The results is a comfortably small image:
r1745044:~ # docker images
REPOSITORY            TAG                 IMAGE ID            CREATED             VIRTUAL SIZE
sles12-mini           latest              d67d54066582        19 seconds ago      249.7 MB
resp.
[root@r1745042 ~]# docker images
REPOSITORY          TAG                 IMAGE ID            CREATED             VIRTUAL SIZE
rhel7-mini          latest              ea7c03641155        23 seconds ago      138.1 MB
You can add any packages to the package installer line (zypper/yum) in the script, e.g. should you prefer another editor. Of course, true fans of emacs probably can remove all other packages except emacs (but then they still need a good editor :-).
:wq

4 comments:

  1. For yum, I learned that I needed to add --repository=7Server as the $releasever variable wasn't being expanded and the yum install would fail.

    ReplyDelete
  2. Hi Neale, thanks a lot! I updated the script in the article.

    ReplyDelete
  3. Image is created, but "There are no enabled repos"
    Could you please tell me if there is any way to enable repos to install few packages using this base image ?

    ReplyDelete
    Replies
    1. Hi there, this script should pick up all the repo settings from your host environment.
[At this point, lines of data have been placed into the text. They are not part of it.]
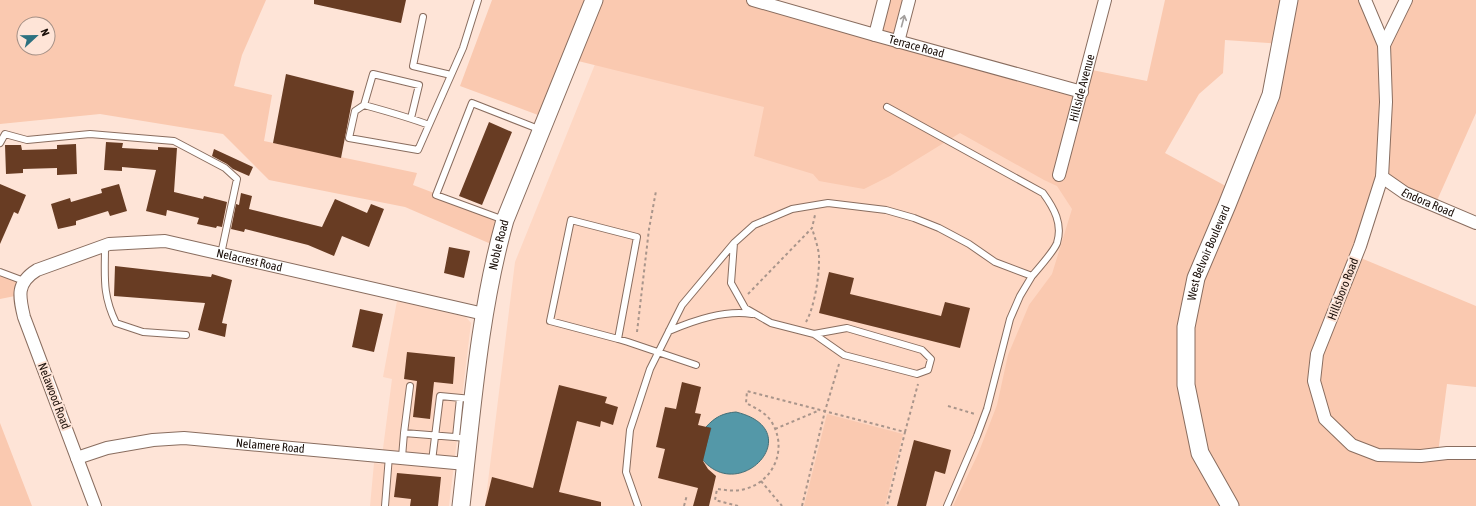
<svg xmlns="http://www.w3.org/2000/svg" width="1476" height="506" font-family="'Asap Condensed',sans-serif">
  <style>
    .built { fill: #fed7c3 }
    .green { fill: #fac9b0; fill-rule: evenodd }
    .water { fill: #5498a8; stroke: #436f78 }
    .building { fill: #683c23 }
    .lines { fill: none; stroke-linecap: round; stroke-linejoin: round }
    .lane-casing { stroke: #896d5f; stroke-width: 8 }
    .street-casing { stroke: #896d5f; stroke-width: 14 }
    .secondary-casing { stroke: #896d5f; stroke-width: 19 }
    .path { stroke: #a9958b; stroke-width: 2; stroke-dasharray: 3 3; stroke-linecap: butt }
    .lane { stroke: #fff; stroke-width: 6 }
    .street { stroke: #fff; stroke-width: 12 }
    .secondary { stroke: #fff; stroke-width: 17 }
    .oneway { stroke: #a39f9d }
    .labels { text-anchor: middle; dominant-baseline: central; stroke-width: 4; stroke-linejoin: round; paint-order: stroke }
    .street-label { font-size: 12px; fill: #1a0f09; stroke: #fee4d7 }
  </style>
  <rect width="100%" height="100%" fill="#fee4d7"/>
  <!-- built -->
  <path class="built" d="M621,0H718L1135,218L1165,506H485L515,262Z
    M397,301L466,317L471,323L449,506H370L374,463L381,464L392,379L383,377Z"/>
  <!-- green -->
  <path class="green" d="M0,0H266L242,55L234,86L272,95L264,141L417,173L413,185L505,220L498,247L405,207L269,180L223,134L100,114L0,124ZM24,24H48V48H24Z
    M492,0H753L875,35L884,0H909L898,41L1081,92L1087,69L1147,81L1165,0H1365L1384,44L1406,0H1476V113L1435,205L1382,177L1356,256L1476,306V387L1447,384L1438,453H1476V506H953L978,454L997,405L1008,355L1029,305L1052,274L1072,209L1057,186L1044,180L960,133L890,176L864,189L819,181L813,174L754,156L764,107L570,59L546,118L460,86ZM1225,40L1281,44L1233,190L1165,153L1199,94L1223,73Z
    M0,272L22,284L20,295L0,299Z
    M827,414L903,434L885,506H804Z
    M0,423L32,506H0Z"/>
  <!-- water -->
  <path class="water" d="M736,412C810,430 740,506 702,459L711,428L706,427C715,417 723,413 736,412Z"/>
  <!-- building -->
  <path class="building" d="M314,0H406L401,23L314,4Z
    M286,74L354,91L341,158L273,143Z
    M489,122L512,132L482,205L459,196Z
    M106,142L123,143L122,148L158,150V147L177,148L174,192L203,199L204,196L227,202L222,227L217,226L216,228L197,224L199,218L167,210L166,216L146,211L156,170L122,167V171L104,170Z
    M76,144L77,174L57,175V168L23,169V173L6,174L5,145H21L22,150L57,149V145Z
    M214,149L253,167L249,176L233,169L227,164L212,156Z
    M0,184L26,195L18,214L14,212L0,244Z
    M119,184L127,211L110,216L108,211L76,221V225L58,229L51,204L70,198L71,202L102,193L101,189Z
    M241,193L252,196L249,209L322,227L335,199L367,213L371,204L384,209L369,247L342,236L334,256L308,245L245,229L244,232L231,229L236,204L239,205Z
    M449,247L470,251L464,278L444,273Z
    M115,266L211,277L212,274L232,280L222,323L227,324L225,337L198,330L205,303L114,296Z
    M829,272L854,278L850,294L941,316L945,302L970,308L960,348L819,313Z
    M360,309L383,314L374,352L352,347Z
    M407,352L455,357L453,384L434,382L430,419L413,417L417,381L404,379Z
    M682,382L701,387L695,413L701,414L698,425L711,428L703,461L708,469L716,476L709,506H693L698,488L658,478L665,449L656,447L665,407L676,409Z
    M559,385L607,397L605,403L618,407L613,425L601,421L600,427L577,421L559,492L601,502V506H485L492,477L533,488Z
    M914,440L951,450L945,474L935,471L926,506H897Z
    M397,473L441,477L438,506H410L411,499L394,497Z"/>
  <g class="lines">
    <!-- lane casing -->
    <g class="lane-casing">
      <path id="lane" d="M423,17L413,66L451,75
        M364,105L355,111L349,138L418,150L429,125
        M411,118L419,85L373,74L364,105C386,111 408,117 429,125L463,48L478,0
        M0,143L5,134L27,140L90,134L174,141L225,168L237,179L221,254
        M504,220L436,195L472,103L541,130
        M105,246C105,277 102,294 116,323L143,332L186,335
        M0,272L24,281
        M669,331C695,320 724,310 752,314
        M814,334L847,328L922,350L931,359L928,370L917,374L844,355L814,334L771,323L745,308L731,283L734,243L754,225L792,209L828,203L886,210L914,218L939,228L969,244L995,262L1032,276C1038,269 1054,251 1057,243C1063,224 1054,208 1043,193L887,107
        M618,339L637,237L571,220L550,321L618,339L628,342L696,365
        M410,386L404,433L467,438
        M456,437L460,398
        M402,457L404,433
        M432,461L440,396L472,399
        M385,506L389,456
        M638,506L626,472L630,430L650,369L682,305L734,243
        M947,506L977,436L987,409L1010,319L1020,296L1032,276"/>
    </g>
    <!-- street casing -->
    <g class="street-casing">
      <g id="street">
        <path id="s1" d="M753,0L875,35L1082,92"/>
        <path d="M1365,0L1384,45L1386,102L1382,177L1360,246L1317,354L1314,381L1325,419L1352,445L1378,455L1421,456L1447,453H1476"/>
        <path d="M875,35L884,0"/>
        <path d="M898,42L909,0"/>
        <path d="M1384,45L1406,0"/>
        <path id="s2" d="M1059,175L1105,0"/>
        <path id="s3" d="M1382,177L1405,193L1476,223"/>
        <path id="s4" d="M77,458L107,448L153,440L184,438L466,464"/>
        <path id="s5" d="M95,506L24,317C19,296 16,283 37,270L109,244L165,241L484,314"/>
      </g>
    </g>
    <!-- secondary casing -->
    <g class="secondary-casing">
      <g id="secondary">
        <path id="s6" d="M461,506C472,411 479,312 505,220L594,0"/>
        <path id="s7" d="M1230,506L1200,453L1186,385V327L1196,278L1227,205L1271,95L1289,0"/>
      </g>
    </g>
    <!-- path -->
    <path class="path" d="M748,294L812,228L815,215
      M806,322C814,308 819,278 819,262C820,251 815,239 812,228
      M637,332L649,229L656,191
      M948,406L975,414
      M775,429L820,410
      M905,432L918,384
      M761,481L782,506
      M684,506L687,495
      M738,506L715,500L717,489C726,490 736,492 745,489C775,481 788,447 771,421C765,412 755,408 746,403L747,391L905,432L887,506
      M802,506L825,411L839,364"/>
    <!-- lane -->
    <use href="#lane" class="lane"/>
    <!-- street -->
    <use href="#street" class="street"/>
    <!-- secondary -->
    <use href="#secondary" class="secondary"/>
  </g>
  <!-- one-way arrows -->
  <defs><path id="oneway-shaft" d="M-6 0H5M1.5-3L5.5 0L1.5 3" fill="none" stroke-width="1.6" stroke-linecap="round" stroke-linejoin="round"/></defs>
  <use class="oneway" href="#oneway-shaft" transform="translate(903 21) rotate(-75)"/>
  <g class="labels">
    <!-- street labels -->
    <g class="street-label">
      <text stroke="none"><textPath href="#s1" startOffset="170">Terrace Road</textPath></text>
      <text stroke="none"><textPath href="#s2" startOffset="90">Hillside Avenue</textPath></text>
      <text stroke="none"><textPath href="#s3" startOffset="53">Endora Road</textPath></text>
      <text stroke="none"><textPath href="#s6" startOffset="264">Noble Road</textPath></text>
      <text stroke="none"><textPath href="#s7" startOffset="266">West Belvoir Boulevard</textPath></text>
      <text stroke="none"><textPath href="#s5" startOffset="475">Nelacrest Road</textPath></text>
      <text transform="translate(1343 289) rotate(-69)">Hillsboro Road</text>
      <text transform="translate(54 396) rotate(69)">Nelawood Road</text>
      <text stroke="none"><textPath href="#s4" startOffset="196">Nelamere Road</textPath></text>
    </g>
  </g>
  <!-- north arrow -->
  <g transform="translate(36 36) rotate(68)"><circle r="19" fill="#fee4d7" stroke="#a38f85"/>
  <path d="M0-3L7 15L0 10L-7 15Z" fill="#2c7180"/>
  <text y="-6" font-size="11" font-weight="bold" text-anchor="middle" fill="#1a0f09">N</text>
  </g>
</svg>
If that has got repos enabled, they should be in /etc/yum resp. /etc/zypp.
      So the question would be: are you able to install additional packages in the host with yum/zypper, but not in a container based on that image? If that is the case, the script does seem to work, and comparing the contents of /etc/yum or /etc/zypp would be the next step. What step are you stuck at?
      Just FYI: there are two other options to get started in a different, if that is what you are after:
      * if using SUSE, the Containers Module comes with sle2docker and sles*-docker-image RPMs that create a SLES base image for you
      * use opensuse:tumbleweed as an image (it's an official image with openSUSE)
      * use clefos as an image (it's an official image with a CentOS equivalent)
      * or if you are not after an image that is related to SLES or RHEL, any of the images "ubuntu", "debian", "alpine" or even "busybox" works.
      Obviously any but the first of these options requires Internet access, or at least a machine which can "docker pull" and "docker save" the image to move it to your Z environment.